# Empirical Probability

**Probability** describes the chance that an uncertain event will occur. **Empirical probability** is based upon how likely an event has occurred in the past. It is also called **experimental probability**. It is based on the relative frequency approach. We can get our results from experience rather than from a theory. We employ the empirical probability generating function in constructing a goodness-of-fit test for negative binomial distributions. In empirical probability, the experimental conditions may not remain the same for all repetitions on that experiment. In statistical terms, the empirical probability is just an estimate of an event.

**Formula for Empirical Probability**

Empirical Probability = Number of times an event occurred / Total number of trails

### Difference Between Empirical Probability and Theoretical Probability

Empirical probability defines a probability value gained from performing an experiment. For example, we want to find out the probability of getting an even number when dice are tossed. To find the probability, we will perform an experiment in which we will toss the dice 100 times and calculate probability from there.

• **Problem 1**
Report every line in the rows that contains the string "What", matching case exactly.
The rows have no connection to the empirical probability text.

Chart interpretation exercises
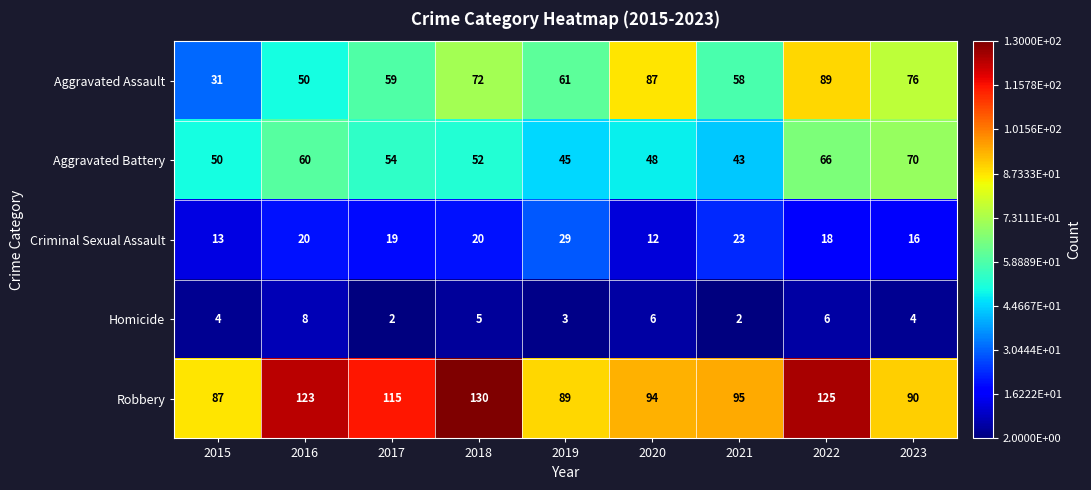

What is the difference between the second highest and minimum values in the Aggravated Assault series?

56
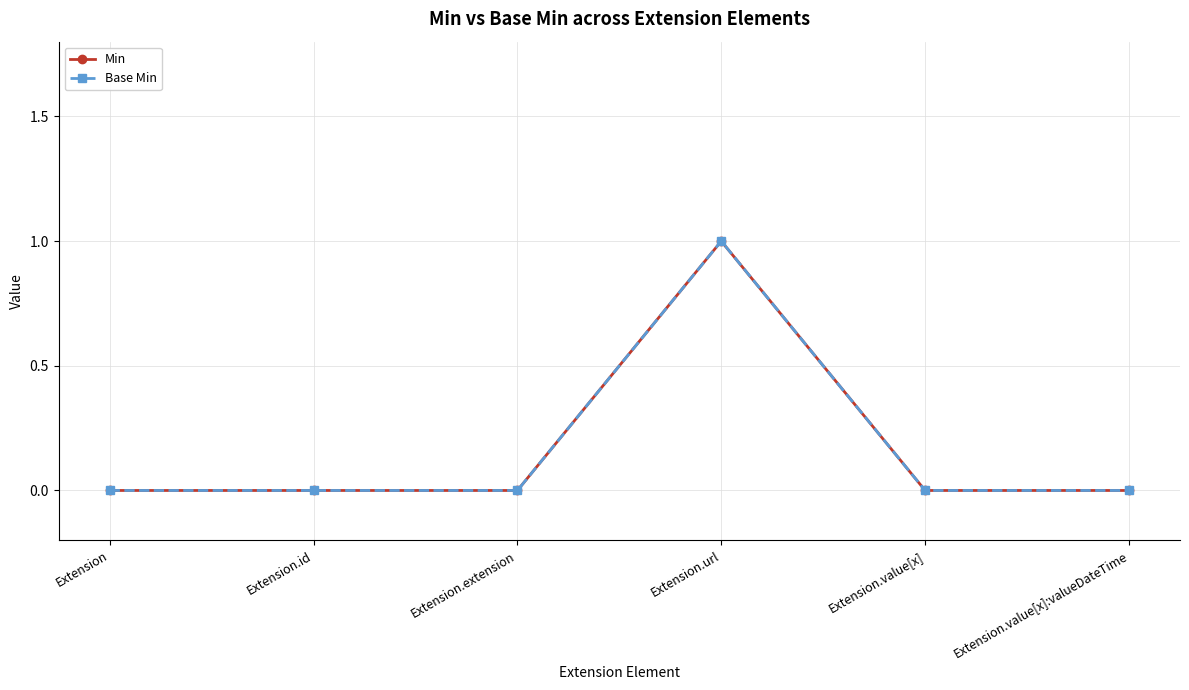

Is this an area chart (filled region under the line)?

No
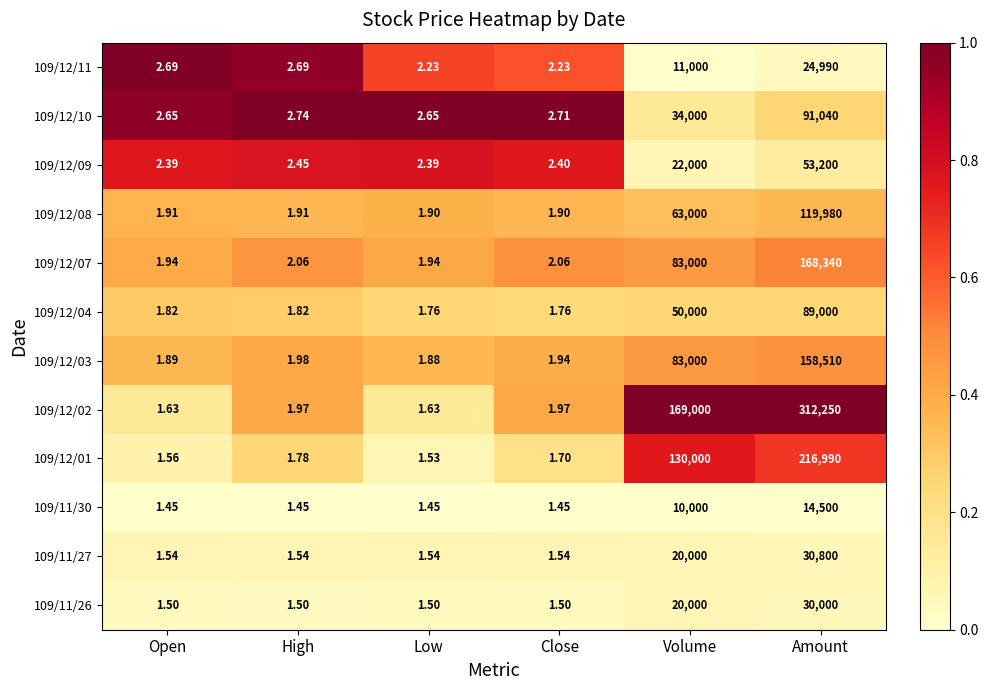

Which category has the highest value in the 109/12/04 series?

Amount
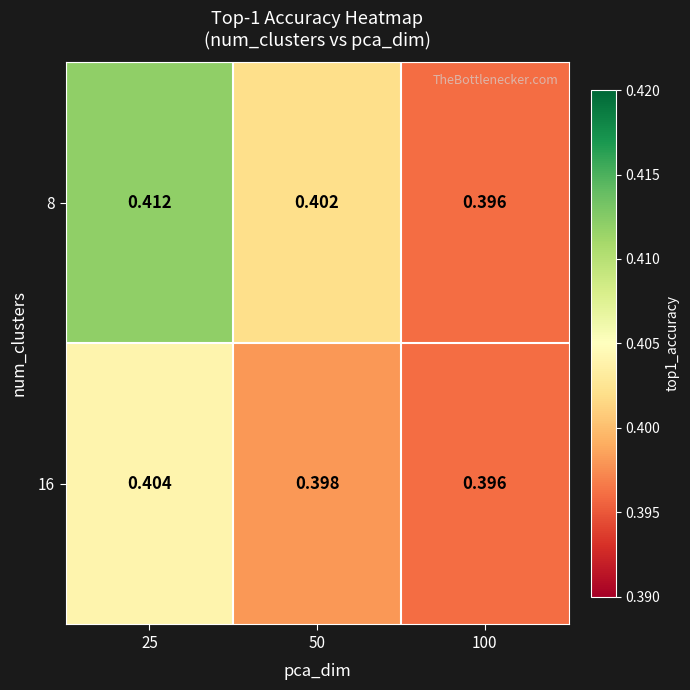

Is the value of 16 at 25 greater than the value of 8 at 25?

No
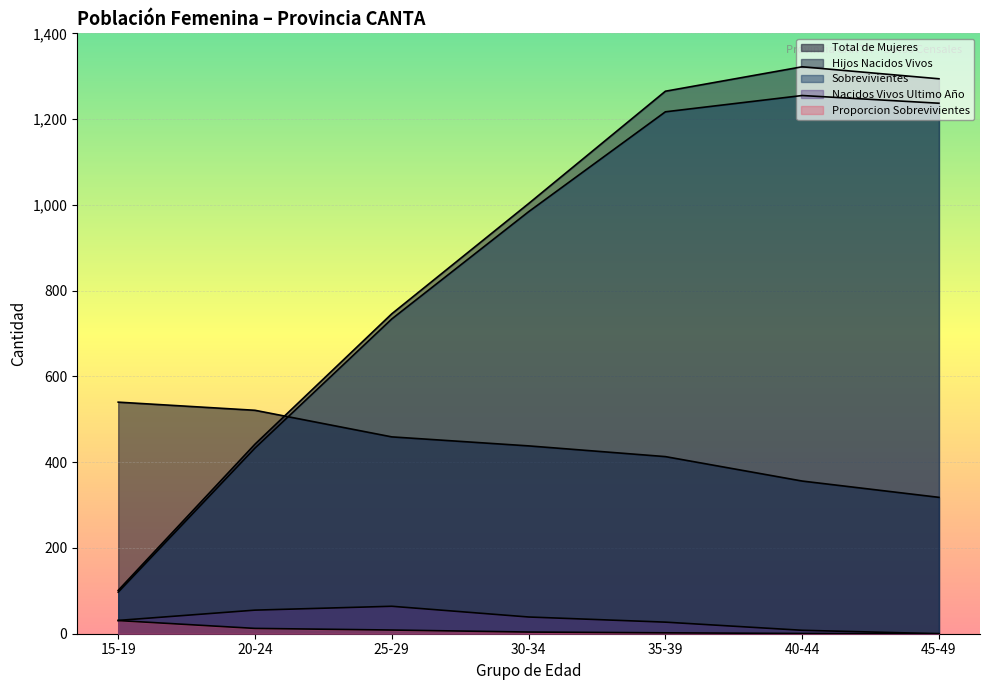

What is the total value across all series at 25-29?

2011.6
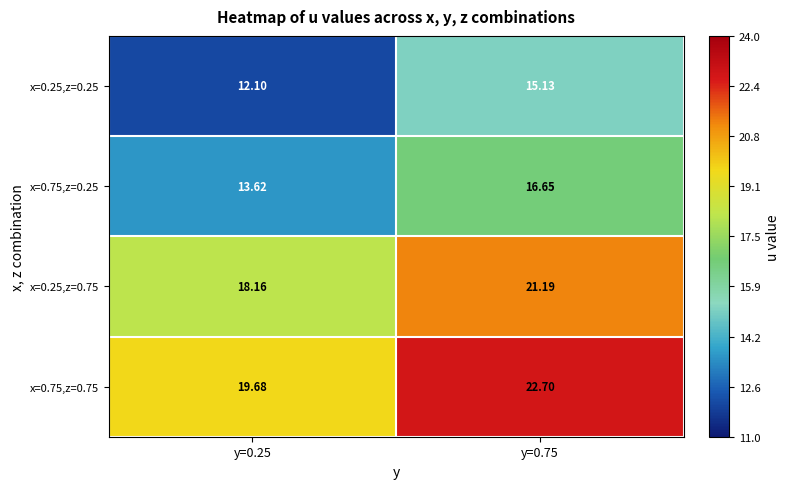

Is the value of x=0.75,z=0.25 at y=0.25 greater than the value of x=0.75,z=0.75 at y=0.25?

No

• **Problem 2**
Carry on the empirical probability text from its last sentence.

• **Exercise response 1**
What is the difference between the second highest and minimum values in the Aggravated Assault series?
What is the total value across all series at 25-29?

• **Exercise response 2**
Empirical Probability = Number of times an event occurred / Total number of trails

Suppose we obtained 60 times an even number during tossing of the dice 100 times, the probability will then be:

P(H) = 60 / 100 = 0.6

Therefore, there is a 0.6 likelihood of obtaining an even number when a dice is tossed 100 times. On the other hand, theoretical probability comes into play when it is not feasible to perform an experiment to determine probability. Then we assume the outcomes of an event are all equally likely. For example, we want to find out whether we obtain an even number when a coin is tossed. When a dice is tossed, there is a 50/50 chance of obtaining an even number or an odd number. Then the probability will be:

P(E) = number of successful outcomes of the event / total number of outcomes

Here, the total number of outcomes is 6, and the number of successful outcomes will be 3(i.e, 2, 4, 6) therefore the probability of occurrence of an even number is:

P(T) = 3 / 6 = 1 / 2 = 0.5

Therefore, there is a 0.5 likelihood of obtaining an even number when a dice is tossed. So finally we can conclude that theoretical probability is based on the assumption that outcomes have an equal chance of occurring while empirical probability is based on the observations of an experiment.

### Examples

**Example 1. You have conducted a taste test of 100 people that reveals 65 people prefer apple and the remaining prefer banana. Find the empirical probability a person prefers apple over the banana?**

**Solution:**

P(H) = Number of times an event occurred / Total number of trails

P(H) = 65 / 100 = 0.65

The empirical probability of person preffering apple over banana is 0.65

**Example 2. A coin is tossed 5 times and all the three times head showed up. What is the empirical probability of showing a tail when the coin is tossed?**

**Solution:**

P(H) = Number of times an event occurred / Total number of trails

P(H) = 0 / 5 = 0

The empirical probability of getting a tail is 0.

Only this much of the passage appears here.